Starting multiple new nodes

If you have added more than one node:

  • Make sure you start each node with consistent.rangemovement property turned off:
    Package installations
    On each of the nodes you are bootstrapping, add the following option to the /usr/share/cassandra/cassandra-env.sh file:
    JVM_OPTS="$JVM_OPTS -Dcassandra.consistent.rangemovement=false

    Then start Cassandra as a service.

    Tarball installations
    Start Cassandra on each of the nodes you are bootstrapping with this option:
    $ bin/cassandra -Dcassandra.consistent.rangemovement=false
  • Allow two minutes between node startups.
  • After each new node has bootstrapped, turn consistent range movement back on for each one:
    Package installations
    Stop Cassandra and remove the line you added to /usr/share/cassandra/cassandra-env.sh in the previous step:
    JVM_OPTS="$JVM_OPTS -Dcassandra.consistent.rangemovement=false

    Then restart Cassandra.

    Tarball installations
    Stop Cassandra, then restart with this option:
    $ bin/cassandra -Dcassandra.consistent.rangemovement=false
  • After restarting the nodes, go to back to step 4 above to verify the new nodes.

What's next

Promoting a node as a seed node

A seed node does not bootstrap, so a new node can't be configured as one immediately.
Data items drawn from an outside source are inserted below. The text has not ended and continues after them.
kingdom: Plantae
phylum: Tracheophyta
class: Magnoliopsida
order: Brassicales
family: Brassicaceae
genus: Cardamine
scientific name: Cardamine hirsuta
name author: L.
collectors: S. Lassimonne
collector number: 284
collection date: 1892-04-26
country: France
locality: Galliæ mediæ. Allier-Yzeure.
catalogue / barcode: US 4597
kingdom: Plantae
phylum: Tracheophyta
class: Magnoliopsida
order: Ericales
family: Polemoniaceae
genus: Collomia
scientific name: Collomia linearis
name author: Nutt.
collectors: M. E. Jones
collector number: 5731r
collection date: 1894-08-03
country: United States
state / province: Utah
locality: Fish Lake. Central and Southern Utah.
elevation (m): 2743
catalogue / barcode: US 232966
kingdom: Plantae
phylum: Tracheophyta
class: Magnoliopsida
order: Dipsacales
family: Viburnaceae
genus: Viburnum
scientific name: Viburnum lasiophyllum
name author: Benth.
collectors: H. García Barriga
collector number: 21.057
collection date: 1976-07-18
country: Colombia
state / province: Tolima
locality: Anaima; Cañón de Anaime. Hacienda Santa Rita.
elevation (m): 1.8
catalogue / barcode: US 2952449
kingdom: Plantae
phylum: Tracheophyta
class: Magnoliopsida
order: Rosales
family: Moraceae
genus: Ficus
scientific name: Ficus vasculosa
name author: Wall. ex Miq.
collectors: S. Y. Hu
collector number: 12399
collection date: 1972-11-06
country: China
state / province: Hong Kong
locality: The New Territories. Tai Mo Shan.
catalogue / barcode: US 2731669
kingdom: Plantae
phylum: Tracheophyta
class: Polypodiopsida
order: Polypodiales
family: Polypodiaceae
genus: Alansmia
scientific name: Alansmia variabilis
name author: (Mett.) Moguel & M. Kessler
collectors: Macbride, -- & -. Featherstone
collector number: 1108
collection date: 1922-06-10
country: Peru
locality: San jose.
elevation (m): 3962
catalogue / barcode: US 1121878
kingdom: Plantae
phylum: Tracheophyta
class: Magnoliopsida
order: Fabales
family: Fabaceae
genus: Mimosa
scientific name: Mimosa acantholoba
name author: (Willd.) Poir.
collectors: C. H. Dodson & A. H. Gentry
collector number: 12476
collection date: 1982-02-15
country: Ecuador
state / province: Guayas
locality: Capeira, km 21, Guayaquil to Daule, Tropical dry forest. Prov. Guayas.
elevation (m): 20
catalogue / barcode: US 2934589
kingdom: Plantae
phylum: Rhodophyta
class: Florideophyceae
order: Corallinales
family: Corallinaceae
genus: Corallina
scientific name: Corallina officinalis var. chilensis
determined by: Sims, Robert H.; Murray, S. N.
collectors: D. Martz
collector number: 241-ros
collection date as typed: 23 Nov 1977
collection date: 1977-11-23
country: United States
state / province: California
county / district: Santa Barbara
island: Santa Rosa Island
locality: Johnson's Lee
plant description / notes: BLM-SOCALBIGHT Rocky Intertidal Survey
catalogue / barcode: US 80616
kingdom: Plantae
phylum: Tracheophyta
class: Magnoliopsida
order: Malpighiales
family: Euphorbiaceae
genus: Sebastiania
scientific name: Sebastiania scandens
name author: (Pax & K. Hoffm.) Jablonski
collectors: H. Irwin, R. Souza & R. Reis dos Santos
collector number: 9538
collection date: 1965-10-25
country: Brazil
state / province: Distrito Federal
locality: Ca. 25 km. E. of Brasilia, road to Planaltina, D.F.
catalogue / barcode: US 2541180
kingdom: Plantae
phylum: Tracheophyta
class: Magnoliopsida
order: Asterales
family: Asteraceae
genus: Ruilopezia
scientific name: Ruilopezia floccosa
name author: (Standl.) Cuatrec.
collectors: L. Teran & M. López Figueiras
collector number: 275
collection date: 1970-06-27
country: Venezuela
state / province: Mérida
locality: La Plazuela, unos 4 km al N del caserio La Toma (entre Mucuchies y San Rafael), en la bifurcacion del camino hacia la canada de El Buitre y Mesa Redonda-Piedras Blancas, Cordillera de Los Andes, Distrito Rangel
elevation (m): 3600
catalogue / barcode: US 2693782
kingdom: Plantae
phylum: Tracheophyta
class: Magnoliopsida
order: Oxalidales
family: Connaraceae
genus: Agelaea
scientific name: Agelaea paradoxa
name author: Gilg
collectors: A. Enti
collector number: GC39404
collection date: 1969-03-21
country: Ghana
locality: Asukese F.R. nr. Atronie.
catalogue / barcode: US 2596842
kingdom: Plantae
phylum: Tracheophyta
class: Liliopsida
After you have bootstrapped new nodes in the cluster, follow these steps for each one you want to promote as a seed node.

Note: Do not promote every node in a cluster as a seed node.
  1. Stop Cassandra on the node you want to promote.
  2. Open the node's cassandra.yaml file and add the node's address to the seed_provider list.
  3. Make this change on all other nodes in the cluster.
  4. Start Cassandra as a service or a stand-alone process.